In the second quarter of this year, we have observed a mid-cycle growth pause in the U.S and abroad. However, while corporate profit growth is beginning to soften, GDP growth figures are being revised upward, demonstrating that the economy has been growing solidly with only modest inflation, despite high oil and commodity prices. The dollar began to strengthen especially against the Euro, as signs of economic slowing were particularly pronounced in Germany and Italy, while France rejected the European constitution. There were some signs of slowing in China thanks to government tightening of credit in that booming region, but in general, the economic outlook both there and in the U.S is still sanguine. U.S. business investment is still growing at a double digit pace, job creations have driven unemployment down to 5.1%, inflation still remains tame despite rising commodity costs, personal income growth is still strong, consumption remains elevated, and consumer confidence is relatively robust highlighted by strong housing start numbers and existing home sales. On the negative side, economic growth is slowing from its breakneck pace of last year, debt in the U.S. is burgeoning, localized housing market bubbles have emerged, wage and price inflation pressures may be building, oil prices may begin to act as a brake on the economy, and manufacturing and leading indicators are declining.
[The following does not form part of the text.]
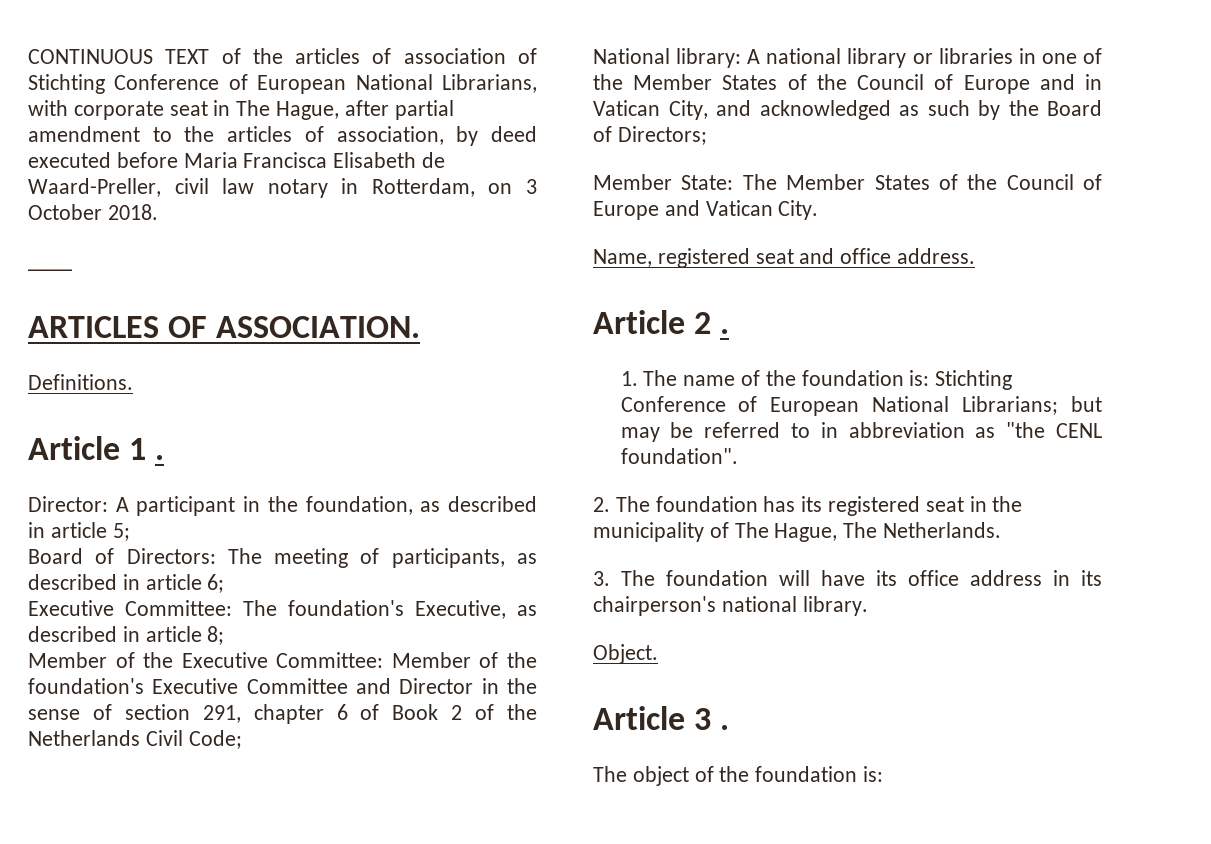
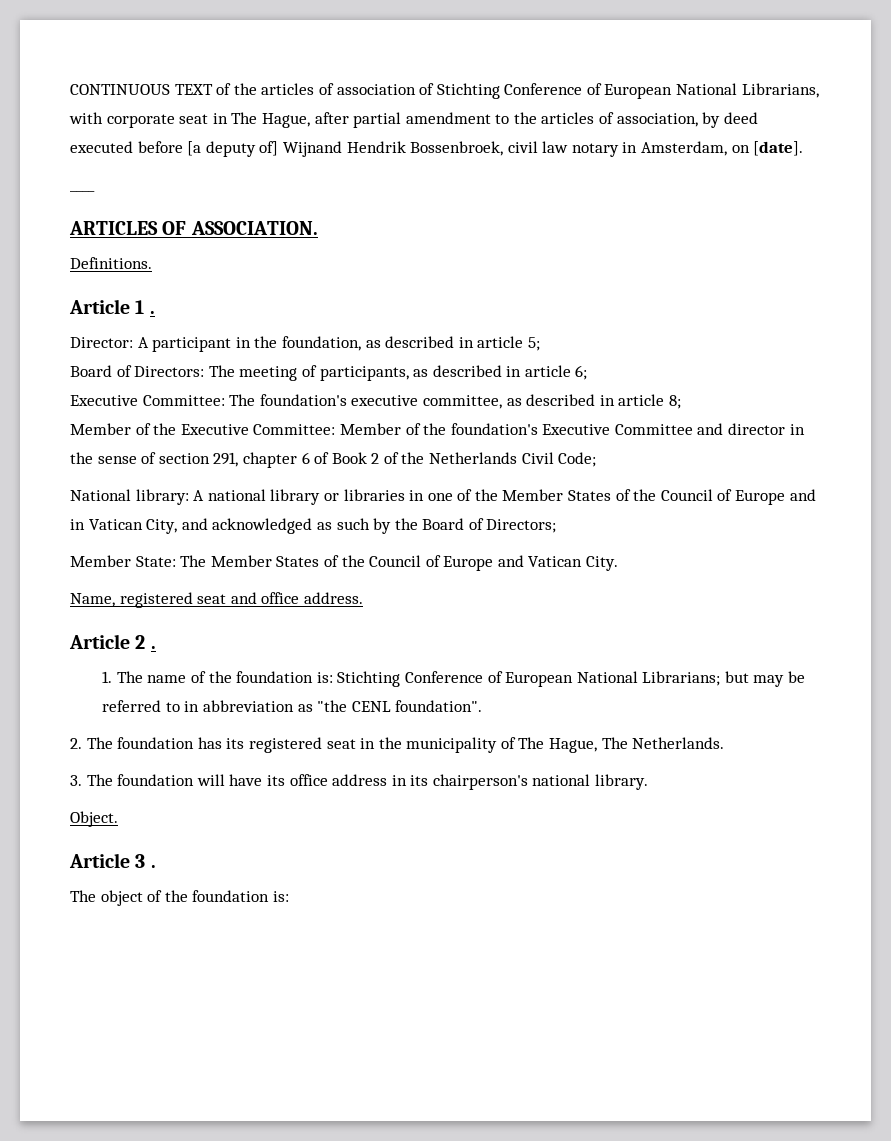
[183,152,446,168] [28,178,537,198] [28,204,158,220] Maria Francisca Elisabeth de Waard-Preller, civil law notary in Rotterdam, on 3 October 2018. -> [187,141,804,157] [a deputy of] Wijnand Hendrik Bossenbroek, civil law notary in Amsterdam, on [date].
[415,600,506,619] Executive, -> [351,395,502,409] executive committee,
[399,678,474,694] Director -> [728,423,786,435] director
Alan Greenspan raised rates for the ninth time since last year at the last meeting of the Federal Reserve. Prior to that meeting he suggested that any recent signs of weakness “are likely to be transitory” and that it would be “a mistake to overreact to comparatively small number of disappointing indicators.” Fed officials are like to repeat the rhetoric we have seen over the past year that they are likely to keep raising the rate at a “measured” pace going forward. Since 1945, the average economic expansion has lasted for around five years. The current expansion is 3.5 years old. Whether we are in the middle of the game, or in a later inning, the economic cycle is maturing, and when a cycle matures, large cap stocks that can provide solid earnings growth with or without a booming economy are where funds tend to flow. Large cap blue chip stocks have been in the doldrums for the last five years, while small cap and beaten down value stocks have outperformed. Even if the economy were to head into a downturn at some point, the high dividend yields and stability of earnings offered by blue chips will serve to cushion the downside.

For the first half of 2005, the Dow declined 4.7%, the S&P fell 1.7%, and the Nasdaq lost 2.2%.